> [Fragmento seleccionado]
En medio de este corrimiento de tierras, impulsado a golpe de máquinas bulldozer por una Unión Europea despiadada y cruel, la ciudadanía fue tomando conciencia de que la crisis iba a ser pagada por los de siempre (todos nosotros) mientras que las elites de verdad seguirían viviendo a cuerpo de rey y espetando al común de los mortales que la responsabilidad de lo sucedido era suya por haber vivido por encima de sus posibilidades.

Esa conciencia, y sus subsecuentes indignación y malestar, encontraron un vehículo sensacional a través del cual viajar, expandirse y canalizarse. Internet y unas jovencísimas redes sociales (Facebook había nacido en 2004, Twitter en 2006) pronto se convirtieron no solo en el mar de lágrimas de una ciudadanía golpeada (de desigual manera en todo el mundo, pero
golpeada, al fin y al cabo), sino sobre todo en un espacio para la acción y la reacción organizadas.

A ese binomio habría que sumar en 2007 el nacimiento del teléfono inteligente (el iPhone y sus réplicas posteriores), cuya masiva incorporación a la vida cotidiana permitió disponer en cada esquina de testigos de distintas realidades que eran distribuidas a través de estos nuevos canales. Estábamos ante una revolución comunicativa de una magnitud equiparable a la del nacimiento de la imprenta de Gutenberg.

Este era el marco en el que en diciembre de 2009 se llevó a cabo la primera acción organizada de protesta a través de la red que trascendió las fronteras de lo virtual y tuvo consecuencias en la vida ‘real’. Un grupo de periodistas relevantes y personas involucradas de diferentes maneras en el entorno digital (“personalidades del mundo de Internet”, nos llamaron) escribimos
de manera colaborativa y en red un manifiesto de protesta contra la Ley Sinde, y acordamos su difusión sincronizada en nuestros blogs, medios, redes sociales y plataformas. Protestábamos contra la Ley Sinde porque pretendía socavar precisamente esa Internet democrática, libre y sin injerencias que ansiábamos.

A las horas de su publicación, la entonces ministra de Cultura, Ángeles González-Sinde, nos reunía en el ministerio a los promotores de la iniciativa. Acababa de romperse una barrera invisible: lo virtual también era político y llegaba a los despachos del Gobierno. Y no había un líder, ni un cabecilla, ni una organización detrás.

Meses después, en febrero de 2010, la Ley Sinde era aprobada con los votos de PP, PSOE y CiU. Algunos de los impulsores del anterior manifiesto, lanzan entonces en redes sociales la iniciativa #nolesvotes y un nuevo documento que propone no votar a los partidos que habían apoyado dicha ley. La enorme repercusión de esta campaña supera pronto su motivación original y comienza a adquirir una perspectiva mucho más global.

Apenas un año después nace en Facebook el grupo DemocraciaRealYa, bebiendo en buena parte de #nolesvotes y pidiendo su apoyo para las protestas que estaban convocando para el 15 de mayo de 2011. En paralelo, Juventud Sin Futuro acababa de ver la luz y ya llamaba a los jóvenes a las calles, en una especie de calentamiento de lo que acabaría siendo el 15-M de las plazas, las asambleas, las manos en alto, la esperanza, la ilusión y, después, también, el desencanto.

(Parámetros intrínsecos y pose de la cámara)
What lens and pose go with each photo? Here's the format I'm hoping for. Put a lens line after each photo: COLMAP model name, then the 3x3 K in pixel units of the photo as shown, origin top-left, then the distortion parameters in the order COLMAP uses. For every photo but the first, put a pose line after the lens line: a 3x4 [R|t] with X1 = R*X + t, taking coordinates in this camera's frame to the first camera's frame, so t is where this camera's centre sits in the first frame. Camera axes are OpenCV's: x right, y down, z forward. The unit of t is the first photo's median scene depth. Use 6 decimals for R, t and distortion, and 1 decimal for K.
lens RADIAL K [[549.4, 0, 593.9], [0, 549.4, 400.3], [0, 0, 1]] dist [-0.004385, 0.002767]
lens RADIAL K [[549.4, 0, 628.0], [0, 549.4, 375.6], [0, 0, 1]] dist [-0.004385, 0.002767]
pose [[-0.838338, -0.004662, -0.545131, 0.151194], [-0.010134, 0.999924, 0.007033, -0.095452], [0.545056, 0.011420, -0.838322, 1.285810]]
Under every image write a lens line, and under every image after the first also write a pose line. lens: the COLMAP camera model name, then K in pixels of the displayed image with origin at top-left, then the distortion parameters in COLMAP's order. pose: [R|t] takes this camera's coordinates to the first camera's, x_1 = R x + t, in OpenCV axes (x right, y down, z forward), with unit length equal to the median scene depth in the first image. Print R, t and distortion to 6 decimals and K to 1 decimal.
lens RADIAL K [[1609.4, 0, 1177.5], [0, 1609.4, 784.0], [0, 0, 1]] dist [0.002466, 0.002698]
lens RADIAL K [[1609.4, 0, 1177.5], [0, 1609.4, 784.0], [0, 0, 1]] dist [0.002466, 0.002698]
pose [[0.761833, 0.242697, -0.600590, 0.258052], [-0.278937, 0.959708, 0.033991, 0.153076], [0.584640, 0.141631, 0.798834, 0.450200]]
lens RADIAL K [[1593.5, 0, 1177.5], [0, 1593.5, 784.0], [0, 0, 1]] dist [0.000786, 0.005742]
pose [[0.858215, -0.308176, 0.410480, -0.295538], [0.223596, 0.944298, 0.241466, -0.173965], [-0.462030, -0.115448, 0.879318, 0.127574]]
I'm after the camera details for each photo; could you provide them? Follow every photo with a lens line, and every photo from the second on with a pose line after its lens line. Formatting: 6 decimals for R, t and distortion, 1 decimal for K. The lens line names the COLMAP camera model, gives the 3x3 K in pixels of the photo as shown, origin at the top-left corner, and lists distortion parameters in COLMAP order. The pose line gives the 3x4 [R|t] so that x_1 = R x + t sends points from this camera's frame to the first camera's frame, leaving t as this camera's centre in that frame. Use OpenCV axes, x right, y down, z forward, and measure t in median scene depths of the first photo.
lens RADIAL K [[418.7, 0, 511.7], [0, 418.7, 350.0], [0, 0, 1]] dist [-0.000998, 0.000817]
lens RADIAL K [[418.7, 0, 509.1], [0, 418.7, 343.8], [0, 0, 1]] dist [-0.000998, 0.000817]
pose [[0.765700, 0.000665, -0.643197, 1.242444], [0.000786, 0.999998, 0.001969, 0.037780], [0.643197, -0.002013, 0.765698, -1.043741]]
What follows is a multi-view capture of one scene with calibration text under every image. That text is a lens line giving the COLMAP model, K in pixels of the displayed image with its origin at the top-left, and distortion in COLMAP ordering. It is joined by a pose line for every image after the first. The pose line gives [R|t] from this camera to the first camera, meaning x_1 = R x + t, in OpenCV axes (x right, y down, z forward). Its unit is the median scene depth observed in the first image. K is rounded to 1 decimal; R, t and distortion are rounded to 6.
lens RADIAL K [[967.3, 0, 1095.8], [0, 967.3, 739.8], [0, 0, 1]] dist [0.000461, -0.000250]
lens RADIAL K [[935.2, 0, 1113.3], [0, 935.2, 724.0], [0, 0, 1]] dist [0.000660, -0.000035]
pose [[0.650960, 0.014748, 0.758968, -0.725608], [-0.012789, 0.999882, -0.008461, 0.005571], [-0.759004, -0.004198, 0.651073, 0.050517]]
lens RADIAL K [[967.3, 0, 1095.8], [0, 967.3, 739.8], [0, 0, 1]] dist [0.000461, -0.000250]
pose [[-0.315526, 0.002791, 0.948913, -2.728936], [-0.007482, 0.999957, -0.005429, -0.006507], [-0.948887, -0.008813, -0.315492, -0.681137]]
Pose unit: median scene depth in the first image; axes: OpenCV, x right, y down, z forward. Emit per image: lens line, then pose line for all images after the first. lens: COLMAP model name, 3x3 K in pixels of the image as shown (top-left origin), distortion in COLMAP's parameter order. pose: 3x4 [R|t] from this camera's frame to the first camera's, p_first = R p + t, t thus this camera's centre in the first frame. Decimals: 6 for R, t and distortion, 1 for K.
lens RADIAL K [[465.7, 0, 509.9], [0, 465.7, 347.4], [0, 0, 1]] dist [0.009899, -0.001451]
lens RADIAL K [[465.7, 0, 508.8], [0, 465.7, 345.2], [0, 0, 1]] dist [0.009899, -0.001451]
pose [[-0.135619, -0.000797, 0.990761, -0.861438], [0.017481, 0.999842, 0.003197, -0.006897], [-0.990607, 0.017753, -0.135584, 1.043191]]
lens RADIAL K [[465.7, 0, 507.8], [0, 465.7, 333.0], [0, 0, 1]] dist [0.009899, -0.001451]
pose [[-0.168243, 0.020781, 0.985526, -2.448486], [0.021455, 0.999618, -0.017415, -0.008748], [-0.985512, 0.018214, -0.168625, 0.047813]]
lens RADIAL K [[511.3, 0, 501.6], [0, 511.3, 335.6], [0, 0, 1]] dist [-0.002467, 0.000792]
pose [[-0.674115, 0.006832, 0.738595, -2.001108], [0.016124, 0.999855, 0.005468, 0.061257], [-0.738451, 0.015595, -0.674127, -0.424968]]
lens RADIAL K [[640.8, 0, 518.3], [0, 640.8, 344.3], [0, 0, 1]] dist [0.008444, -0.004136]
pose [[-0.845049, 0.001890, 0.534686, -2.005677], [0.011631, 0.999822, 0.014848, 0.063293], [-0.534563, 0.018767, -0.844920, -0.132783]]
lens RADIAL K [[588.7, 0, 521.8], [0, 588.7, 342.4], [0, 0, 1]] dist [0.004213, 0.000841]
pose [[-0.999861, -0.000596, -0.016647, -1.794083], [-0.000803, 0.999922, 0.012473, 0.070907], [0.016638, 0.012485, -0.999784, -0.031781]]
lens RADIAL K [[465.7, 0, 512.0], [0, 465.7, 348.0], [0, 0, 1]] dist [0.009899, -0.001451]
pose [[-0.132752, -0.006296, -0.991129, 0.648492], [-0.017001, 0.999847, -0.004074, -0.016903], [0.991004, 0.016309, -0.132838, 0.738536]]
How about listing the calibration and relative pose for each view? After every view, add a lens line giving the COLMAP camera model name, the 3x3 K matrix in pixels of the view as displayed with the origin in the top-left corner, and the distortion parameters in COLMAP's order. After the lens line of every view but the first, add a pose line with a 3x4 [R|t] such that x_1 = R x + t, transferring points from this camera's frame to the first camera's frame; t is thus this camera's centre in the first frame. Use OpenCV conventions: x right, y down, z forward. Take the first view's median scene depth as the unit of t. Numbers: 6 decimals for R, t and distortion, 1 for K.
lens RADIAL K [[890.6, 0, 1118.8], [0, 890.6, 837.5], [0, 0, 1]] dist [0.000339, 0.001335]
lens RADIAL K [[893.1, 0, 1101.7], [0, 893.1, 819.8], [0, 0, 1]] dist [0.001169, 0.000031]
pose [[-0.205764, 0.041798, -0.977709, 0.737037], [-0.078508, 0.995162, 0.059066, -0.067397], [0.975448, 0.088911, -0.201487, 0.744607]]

> [Actividades propuestas]
[A] Responde, según el fragmento seleccionado:
(i) ¿En qué años nacieron Facebook y Twitter?
(ii) ¿Qué partidos votaron a favor de la Ley Sinde en febrero de 2010?
(iii) ¿En qué red social nació el grupo DemocraciaRealYa?
[B] Copia del fragmento seleccionado el pasaje que comienza en las palabras "En medio de" y termina después de "la reacción organizadas.", y sustituye en él "ciudadanía" por "población".
[C] Según el fragmento seleccionado, ¿por qué protestaban los autores del manifiesto contra la Ley Sinde? Explícalo en una a tres oraciones.

> [Soluciones]
[A]
(i) Facebook nació en 2004 y Twitter en 2006.
(ii) PP, PSOE y CiU.
(iii) En Facebook.

[B]
En medio de este corrimiento de tierras, impulsado a golpe de máquinas bulldozer por una Unión Europea despiadada y cruel, la población fue tomando conciencia de que la crisis iba a ser pagada por los de siempre (todos nosotros) mientras que las elites de verdad seguirían viviendo a cuerpo de rey y espetando al común de los mortales que la responsabilidad de lo sucedido era suya por haber vivido por encima de sus posibilidades.

Esa conciencia, y sus subsecuentes indignación y malestar, encontraron un vehículo sensacional a través del cual viajar, expandirse y canalizarse. Internet y unas jovencísimas redes sociales (Facebook había nacido en 2004, Twitter en 2006) pronto se convirtieron no solo en el mar de lágrimas de una población golpeada (de desigual manera en todo el mundo, pero
golpeada, al fin y al cabo), sino sobre todo en un espacio para la acción y la reacción organizadas.

[C] Protestaban porque la Ley Sinde pretendía socavar la Internet democrática, libre y sin injerencias que ellos ansiaban.